Stored data
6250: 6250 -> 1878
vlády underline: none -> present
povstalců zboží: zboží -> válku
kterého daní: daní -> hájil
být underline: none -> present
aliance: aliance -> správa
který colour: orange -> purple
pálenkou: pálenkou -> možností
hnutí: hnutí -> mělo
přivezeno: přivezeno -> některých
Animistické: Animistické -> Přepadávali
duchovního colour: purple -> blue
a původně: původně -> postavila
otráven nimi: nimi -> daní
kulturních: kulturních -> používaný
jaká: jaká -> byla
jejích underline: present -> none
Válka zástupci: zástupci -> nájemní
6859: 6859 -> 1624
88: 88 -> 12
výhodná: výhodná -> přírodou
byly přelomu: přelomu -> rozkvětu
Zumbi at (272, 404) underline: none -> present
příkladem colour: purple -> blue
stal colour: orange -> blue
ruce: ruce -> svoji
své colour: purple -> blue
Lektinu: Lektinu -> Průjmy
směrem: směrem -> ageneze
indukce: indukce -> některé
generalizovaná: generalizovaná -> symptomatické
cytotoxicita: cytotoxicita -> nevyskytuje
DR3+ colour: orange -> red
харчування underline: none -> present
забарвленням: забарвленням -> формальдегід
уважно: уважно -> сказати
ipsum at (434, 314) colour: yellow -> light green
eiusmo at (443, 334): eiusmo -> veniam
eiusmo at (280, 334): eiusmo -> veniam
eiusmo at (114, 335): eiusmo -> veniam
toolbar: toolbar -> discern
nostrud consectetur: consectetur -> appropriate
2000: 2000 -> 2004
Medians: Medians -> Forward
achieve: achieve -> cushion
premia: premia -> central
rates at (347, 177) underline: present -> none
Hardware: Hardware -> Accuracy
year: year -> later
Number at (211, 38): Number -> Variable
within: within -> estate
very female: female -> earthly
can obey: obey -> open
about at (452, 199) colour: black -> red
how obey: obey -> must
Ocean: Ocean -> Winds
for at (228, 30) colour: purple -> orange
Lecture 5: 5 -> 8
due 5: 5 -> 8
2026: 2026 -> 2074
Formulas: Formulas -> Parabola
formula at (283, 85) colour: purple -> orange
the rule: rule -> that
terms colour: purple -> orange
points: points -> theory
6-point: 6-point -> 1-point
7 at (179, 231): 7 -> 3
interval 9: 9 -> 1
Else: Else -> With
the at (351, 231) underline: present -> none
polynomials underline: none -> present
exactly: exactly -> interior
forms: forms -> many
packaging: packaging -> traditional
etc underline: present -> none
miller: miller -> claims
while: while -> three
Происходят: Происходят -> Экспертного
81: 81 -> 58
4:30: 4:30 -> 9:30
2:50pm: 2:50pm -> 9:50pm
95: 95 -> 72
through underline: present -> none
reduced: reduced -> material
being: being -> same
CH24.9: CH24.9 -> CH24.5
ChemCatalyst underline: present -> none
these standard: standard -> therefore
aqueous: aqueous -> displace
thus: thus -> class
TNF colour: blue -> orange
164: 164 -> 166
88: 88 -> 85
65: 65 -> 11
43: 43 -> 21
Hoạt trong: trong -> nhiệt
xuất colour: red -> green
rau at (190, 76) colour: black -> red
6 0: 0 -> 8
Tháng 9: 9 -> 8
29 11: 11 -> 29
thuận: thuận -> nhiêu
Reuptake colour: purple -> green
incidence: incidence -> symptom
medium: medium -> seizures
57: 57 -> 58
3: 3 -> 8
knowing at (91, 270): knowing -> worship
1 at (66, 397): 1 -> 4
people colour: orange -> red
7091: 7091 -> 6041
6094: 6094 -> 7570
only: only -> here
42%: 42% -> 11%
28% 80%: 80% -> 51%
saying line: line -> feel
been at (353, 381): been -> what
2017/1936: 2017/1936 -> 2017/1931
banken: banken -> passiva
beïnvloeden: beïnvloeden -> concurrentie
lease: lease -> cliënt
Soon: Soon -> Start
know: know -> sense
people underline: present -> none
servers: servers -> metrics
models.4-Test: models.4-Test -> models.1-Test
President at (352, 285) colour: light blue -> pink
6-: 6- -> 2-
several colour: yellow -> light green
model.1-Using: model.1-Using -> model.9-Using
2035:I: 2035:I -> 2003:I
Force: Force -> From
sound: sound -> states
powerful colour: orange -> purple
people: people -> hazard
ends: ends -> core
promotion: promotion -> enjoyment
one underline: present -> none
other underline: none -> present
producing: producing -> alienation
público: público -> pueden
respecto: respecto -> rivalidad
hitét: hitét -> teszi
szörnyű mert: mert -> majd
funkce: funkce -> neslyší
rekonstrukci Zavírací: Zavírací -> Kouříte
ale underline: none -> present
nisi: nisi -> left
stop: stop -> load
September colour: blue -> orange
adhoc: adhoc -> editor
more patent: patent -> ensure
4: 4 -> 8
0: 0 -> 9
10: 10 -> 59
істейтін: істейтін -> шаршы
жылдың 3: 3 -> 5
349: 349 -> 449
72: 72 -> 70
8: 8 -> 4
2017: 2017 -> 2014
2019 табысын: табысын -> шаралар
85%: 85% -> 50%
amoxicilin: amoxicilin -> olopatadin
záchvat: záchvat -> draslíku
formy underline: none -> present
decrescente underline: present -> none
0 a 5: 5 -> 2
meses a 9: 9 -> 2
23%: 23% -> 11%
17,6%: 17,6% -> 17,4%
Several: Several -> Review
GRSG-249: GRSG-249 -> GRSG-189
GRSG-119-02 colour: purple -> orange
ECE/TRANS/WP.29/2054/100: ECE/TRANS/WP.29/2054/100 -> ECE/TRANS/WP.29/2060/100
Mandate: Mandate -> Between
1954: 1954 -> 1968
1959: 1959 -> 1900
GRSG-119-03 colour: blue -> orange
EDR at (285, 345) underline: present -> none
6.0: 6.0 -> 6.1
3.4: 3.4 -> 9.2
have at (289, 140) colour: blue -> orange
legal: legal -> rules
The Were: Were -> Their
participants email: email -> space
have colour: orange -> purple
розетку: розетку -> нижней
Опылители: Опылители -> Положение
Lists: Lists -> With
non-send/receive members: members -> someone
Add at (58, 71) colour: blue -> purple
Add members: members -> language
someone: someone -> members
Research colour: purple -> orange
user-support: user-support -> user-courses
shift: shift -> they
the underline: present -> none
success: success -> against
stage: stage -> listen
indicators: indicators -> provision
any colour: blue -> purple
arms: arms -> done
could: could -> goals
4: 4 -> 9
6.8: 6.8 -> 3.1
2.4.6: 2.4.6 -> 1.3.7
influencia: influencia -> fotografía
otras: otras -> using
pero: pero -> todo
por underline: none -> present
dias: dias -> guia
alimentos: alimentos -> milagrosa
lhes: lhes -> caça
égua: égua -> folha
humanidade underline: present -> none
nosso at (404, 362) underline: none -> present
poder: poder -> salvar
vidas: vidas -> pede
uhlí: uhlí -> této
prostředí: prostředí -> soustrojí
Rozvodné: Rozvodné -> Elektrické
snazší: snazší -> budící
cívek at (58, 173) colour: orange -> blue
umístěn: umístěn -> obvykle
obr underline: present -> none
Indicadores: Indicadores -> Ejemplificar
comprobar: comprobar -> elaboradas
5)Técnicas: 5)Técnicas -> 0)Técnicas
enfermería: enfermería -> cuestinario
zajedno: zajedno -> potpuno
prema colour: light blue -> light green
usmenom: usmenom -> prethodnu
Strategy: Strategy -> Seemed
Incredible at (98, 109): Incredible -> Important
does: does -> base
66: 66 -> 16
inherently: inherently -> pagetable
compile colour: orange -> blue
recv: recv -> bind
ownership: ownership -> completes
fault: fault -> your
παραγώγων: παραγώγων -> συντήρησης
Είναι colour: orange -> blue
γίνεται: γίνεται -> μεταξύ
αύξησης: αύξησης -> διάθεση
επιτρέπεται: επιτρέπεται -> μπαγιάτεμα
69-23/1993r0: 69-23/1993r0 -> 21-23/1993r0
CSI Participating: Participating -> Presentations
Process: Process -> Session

• BRIEF
Which lines in the data contain the word "someone"? Pick out each of them and copy it.

• WORKED SOLUTION
non-send/receive members: members -> someone
someone: someone -> members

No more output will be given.